Она не верила врачам, не смотря ни на что, потому, что помнила свою собственную историю. Ей казалось, что это просто повторение её собственной судьбы, и считала месяцы и годы, которые оставались её Славику до двенадцати лет. Грянули годы ломки, отгремел путч, распался Союз, страна погрузилась в пучины беспредела и перемен. Люди жили, годами не получая денег, неизвестно, как и на что. Путь спасения такого больного ребёнка был устлан большими деньгами, и Анна отважно бросилась на их добывание. От рака мочеполовой системы умирал отец; погибла под колёсами автомобиля мама Таня. У Анны остались только Неродная бабушка, да сын, которого она любила безумно, наверное, даже несколько фанатично. Боюсь, кого-то оттолкнёт это, но Анна испробовала всё в гонке за деньгами.
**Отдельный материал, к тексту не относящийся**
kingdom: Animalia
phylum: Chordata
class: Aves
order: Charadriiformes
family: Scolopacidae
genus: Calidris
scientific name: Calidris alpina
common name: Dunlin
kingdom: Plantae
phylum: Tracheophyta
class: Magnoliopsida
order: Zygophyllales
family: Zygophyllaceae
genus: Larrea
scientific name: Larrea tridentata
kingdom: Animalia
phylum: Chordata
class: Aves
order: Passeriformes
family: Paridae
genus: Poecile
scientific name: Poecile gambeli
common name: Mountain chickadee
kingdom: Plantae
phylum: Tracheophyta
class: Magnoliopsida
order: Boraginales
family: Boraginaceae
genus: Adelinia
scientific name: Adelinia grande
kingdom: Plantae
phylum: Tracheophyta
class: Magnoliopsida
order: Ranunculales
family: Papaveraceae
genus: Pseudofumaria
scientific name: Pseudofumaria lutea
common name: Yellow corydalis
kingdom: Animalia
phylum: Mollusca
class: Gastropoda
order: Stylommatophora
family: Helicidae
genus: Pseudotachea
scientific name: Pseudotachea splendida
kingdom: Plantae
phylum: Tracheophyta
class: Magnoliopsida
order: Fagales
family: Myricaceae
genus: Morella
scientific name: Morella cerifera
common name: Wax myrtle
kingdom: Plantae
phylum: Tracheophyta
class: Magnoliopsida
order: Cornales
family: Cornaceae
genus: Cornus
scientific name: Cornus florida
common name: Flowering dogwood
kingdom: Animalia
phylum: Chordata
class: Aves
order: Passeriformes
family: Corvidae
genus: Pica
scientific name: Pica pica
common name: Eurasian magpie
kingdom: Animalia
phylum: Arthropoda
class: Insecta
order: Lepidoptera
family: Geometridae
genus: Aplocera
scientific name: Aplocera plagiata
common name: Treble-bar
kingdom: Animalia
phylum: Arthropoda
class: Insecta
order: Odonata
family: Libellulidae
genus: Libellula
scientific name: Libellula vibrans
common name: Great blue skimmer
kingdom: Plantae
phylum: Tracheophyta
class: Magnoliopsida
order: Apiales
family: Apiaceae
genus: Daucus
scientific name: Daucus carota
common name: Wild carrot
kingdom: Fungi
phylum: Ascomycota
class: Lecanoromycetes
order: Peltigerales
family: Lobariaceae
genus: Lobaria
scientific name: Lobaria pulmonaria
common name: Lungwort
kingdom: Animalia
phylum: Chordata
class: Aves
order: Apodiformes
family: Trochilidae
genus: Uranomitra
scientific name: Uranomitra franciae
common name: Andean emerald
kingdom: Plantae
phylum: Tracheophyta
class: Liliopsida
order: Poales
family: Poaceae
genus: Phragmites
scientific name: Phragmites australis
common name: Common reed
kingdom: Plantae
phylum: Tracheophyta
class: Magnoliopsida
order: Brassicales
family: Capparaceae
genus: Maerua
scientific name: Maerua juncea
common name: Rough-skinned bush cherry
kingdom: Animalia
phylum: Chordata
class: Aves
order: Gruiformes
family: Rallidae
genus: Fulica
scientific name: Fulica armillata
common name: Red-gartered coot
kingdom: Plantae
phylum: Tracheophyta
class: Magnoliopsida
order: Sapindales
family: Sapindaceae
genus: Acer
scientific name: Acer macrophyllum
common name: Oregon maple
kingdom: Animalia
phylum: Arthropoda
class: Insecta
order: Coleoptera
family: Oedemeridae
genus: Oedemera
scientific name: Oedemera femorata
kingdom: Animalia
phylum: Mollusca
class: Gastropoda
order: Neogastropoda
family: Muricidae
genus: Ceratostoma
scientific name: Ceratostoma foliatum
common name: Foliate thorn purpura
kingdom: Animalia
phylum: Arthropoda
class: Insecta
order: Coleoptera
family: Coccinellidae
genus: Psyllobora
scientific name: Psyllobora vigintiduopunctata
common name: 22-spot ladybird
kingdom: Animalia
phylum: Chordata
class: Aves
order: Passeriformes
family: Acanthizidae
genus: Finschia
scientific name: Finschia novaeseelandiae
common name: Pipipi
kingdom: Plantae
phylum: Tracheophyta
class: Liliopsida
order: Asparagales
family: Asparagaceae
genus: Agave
Она попытала счастья везде, где только можно, даже пыталась стать девочкой по вызову, но не могла ничего поделать со своей холодностью и гордостью, и быстро разочаровалась в себе, как в путане. Тогда она поступила в медучилище и успешно закончила его экстерном; это помогло не только найти постоянную работу, но и держать под контролем происходящее с её мальчиком. Признав аномалию желудочно-кишечного тракта ребёнка неизлечимой, врачи решились вырезать ему толстый кишечник, и проблема денег встала особенно остро. Сама операция была вполне удачной; у Анны тогда складывались странные, болезненно-романтичные отношения с лечащим врачом сына, и страшное напряжение и боль перемешивались с чем–то, очень похожим на классический дамский роман. С одной стороны – умирающий от рака отец, с другой – больной сын, который, как и она сама, не переносил наркотиков, даже самых слабых, что делало его реабилитацию особенно мучительной; и при всём при том: запутанные, но красивые и трогательные отношения с женатым мужчиной, который не скрывал, что безумно любит её.… Ну, и бывший муж, тоже, который не давал ей развод, не выписывался из квартиры, не навещал сына, не помогал никакими деньгами; свекровь, которая немного помогала, конечно, но при том долго, нудно и жестоко разглагольствовала о том, что она сама сделала бы всё гораздо лучше и правильнее.… Этот кошмарный период отнял у Анны все душевные силы. Она тихо сходила с ума.